First, it's written by Gail Giles, author of books that include the modern classic Shattering Glass, Right Behind You and What Happened to Cass McBride?. If there's anyone I admire for saying what she thinks, it's Gail. Not only that, but she is an experienced teacher of reading and writing and I've learned quite a bit from her just from reading her YALSA-BK posts. She fully admits that the article stems from her experiences and from generalized observations, not from peer-reviewed research, and the opinions she expresses in the article are shaped by her personal thoughts. (Or, as I like to say around here, "The plural of 'anecdote' is not 'evidence.'")
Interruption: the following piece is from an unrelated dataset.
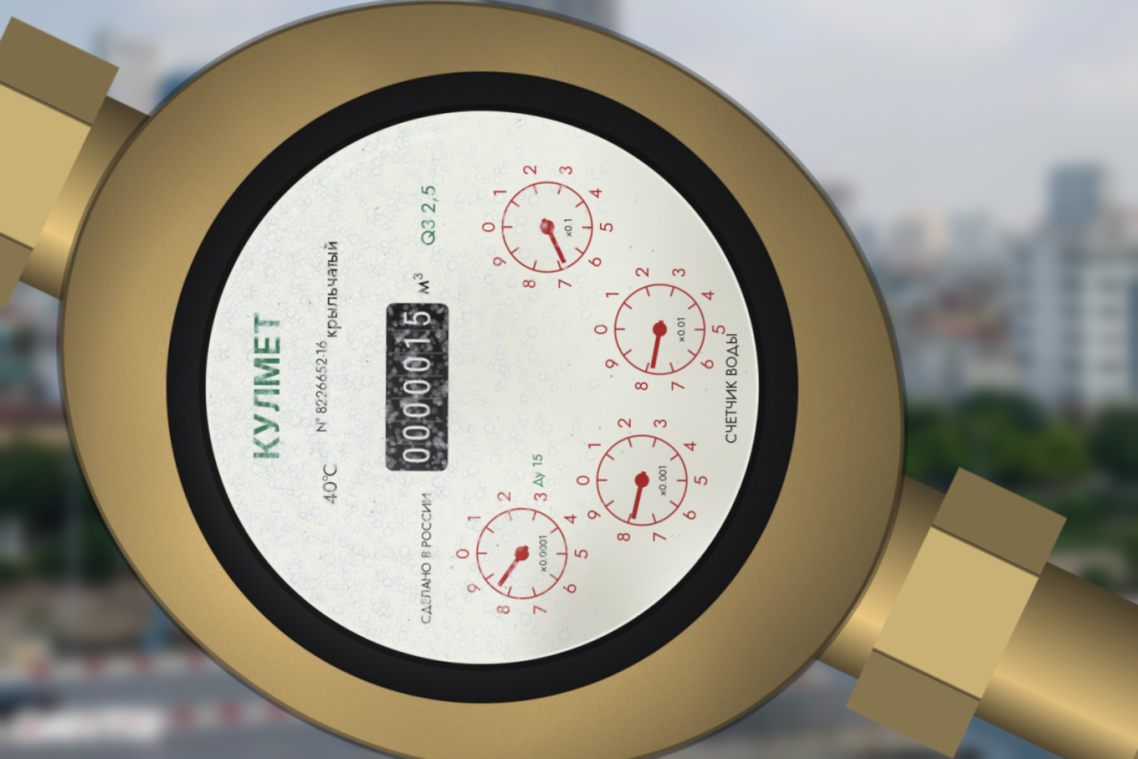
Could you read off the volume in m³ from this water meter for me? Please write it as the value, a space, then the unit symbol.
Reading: 15.6778 m³
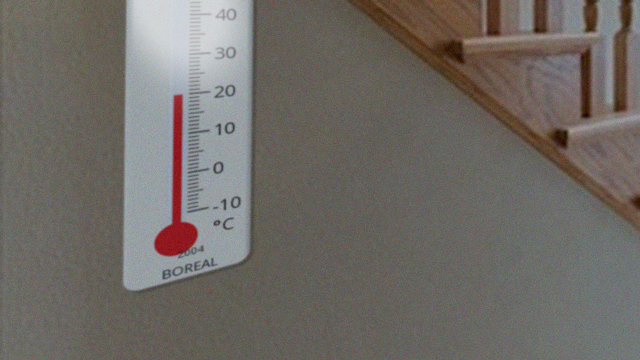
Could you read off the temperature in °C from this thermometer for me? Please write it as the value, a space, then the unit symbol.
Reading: 20 °C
With this acknowledged, she speaks about one big reason boys might not be enthusiastic readers, that is, they don't have male reading role models. She doesn't pretend that the reason she writes about apply to all boys, but she does encourage men to set an example for the boys in their life by reading. It's true what she says about teachers and librarians being mostly female (one only has to enter library school to see that), and I also believe it's true that as boys get older, reading becomes a chore. It becomes a chore for many girls, too, but that's not the focus of the article.
Her final paragraph begins:
Whatever you do, don’t expect teachers and librarians to turn your son into a reader. It’s not their fault he won’t read. By the time he meets them, he’s been primed for failure. Be proactive. And I’m sorry to say this, but a male has to be involved in your plans.
Wow, talk about things no teacher or librarian wants to hear. Talk about a whole article full of things that teachers and librarians don't want to hear. But you know, I don't disagree with it. The thing is, it's our JOB as teachers and librarians to encourage reading and try to turn kids into readers. Kids know this. For all the makeovers libraries give themselves, they're still seen as "the place where the books live." I don't think this is a bad thing, because I love me some books. However, teachers and librarians cannot follow every kid home and make sure that the home environment is conducive to a love of reading. That's where parents come in, fathers in this case. I think that male role models are only one of many factors in getting boys to read, but they're an important factor.
Thanks for a thought-provoking article, Gail!